Her head bounced off the wall on the way down, filling her vision with stars. She took longer to get up. She was dizzy. It had been a solid hit. Had the woman hurt her on purpose, to punish her for refusing to back down? Had her run-up just been better?
Her father went into the bedroom, she supposed to phone for backup, so she walked this time, turned around, stared at the woman, the two of them alone now save for the watching eyes.
She ran. Something was wrong with her balance, and she couldn’t get her wind. This time the woman caught her and turned her around, neatly canceling all her momentum as she did so. Natalie and she were face to face. The woman’s nothing-special face and small teeth were right there; her breath smelled of toothpaste. She had a booger up one nostril. Her eyebrows weren’t plucked, which Natalie hadn’t noticed, and had a bushiness that reminded her of Gretyl. She wanted to cry.
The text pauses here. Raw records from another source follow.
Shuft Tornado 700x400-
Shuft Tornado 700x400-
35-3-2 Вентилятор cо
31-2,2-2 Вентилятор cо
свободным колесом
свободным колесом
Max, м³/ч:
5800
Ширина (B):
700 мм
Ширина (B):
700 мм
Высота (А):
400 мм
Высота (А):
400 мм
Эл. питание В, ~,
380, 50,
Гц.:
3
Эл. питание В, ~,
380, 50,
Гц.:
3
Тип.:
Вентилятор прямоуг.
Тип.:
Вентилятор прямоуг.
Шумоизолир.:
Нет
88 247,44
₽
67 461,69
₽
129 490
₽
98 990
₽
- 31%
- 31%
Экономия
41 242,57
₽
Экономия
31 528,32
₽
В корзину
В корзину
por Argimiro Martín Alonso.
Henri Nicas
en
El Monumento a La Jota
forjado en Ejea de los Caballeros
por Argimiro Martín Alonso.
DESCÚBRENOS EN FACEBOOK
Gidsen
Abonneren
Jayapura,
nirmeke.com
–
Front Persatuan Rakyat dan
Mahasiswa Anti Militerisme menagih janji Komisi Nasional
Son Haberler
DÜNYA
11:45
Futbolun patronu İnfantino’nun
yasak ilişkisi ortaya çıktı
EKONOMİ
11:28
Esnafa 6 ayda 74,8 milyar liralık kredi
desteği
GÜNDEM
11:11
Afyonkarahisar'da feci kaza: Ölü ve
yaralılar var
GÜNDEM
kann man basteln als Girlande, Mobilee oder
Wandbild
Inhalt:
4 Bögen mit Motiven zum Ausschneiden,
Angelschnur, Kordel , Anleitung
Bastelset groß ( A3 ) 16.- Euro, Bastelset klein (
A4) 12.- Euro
She tried to walk past, walked into the woman, was pushed gently away. She tried again. She was really dizzy. It had been a bad hit.
This woman wasn’t her enemy, she just had a job. Natalie didn’t care. She swung a wild roundhouse the woman easily sidestepped. Had she smiled a little? It was weird to be here, silent except for breathing, her father’s muttering from the bedroom. Wordless intimacy. She swung again. Again. If she’d had a gun, she’d have shot the woman, her father, herself. What does a walkaway do when she can’t walk away?
She gave up, arms dropping to her sides. Stalked into the bedroom. Her father was in the chair, looking disgusted, like she was pathetic. She supposed she was. What’s more pathetic than a walkaway who stops walking?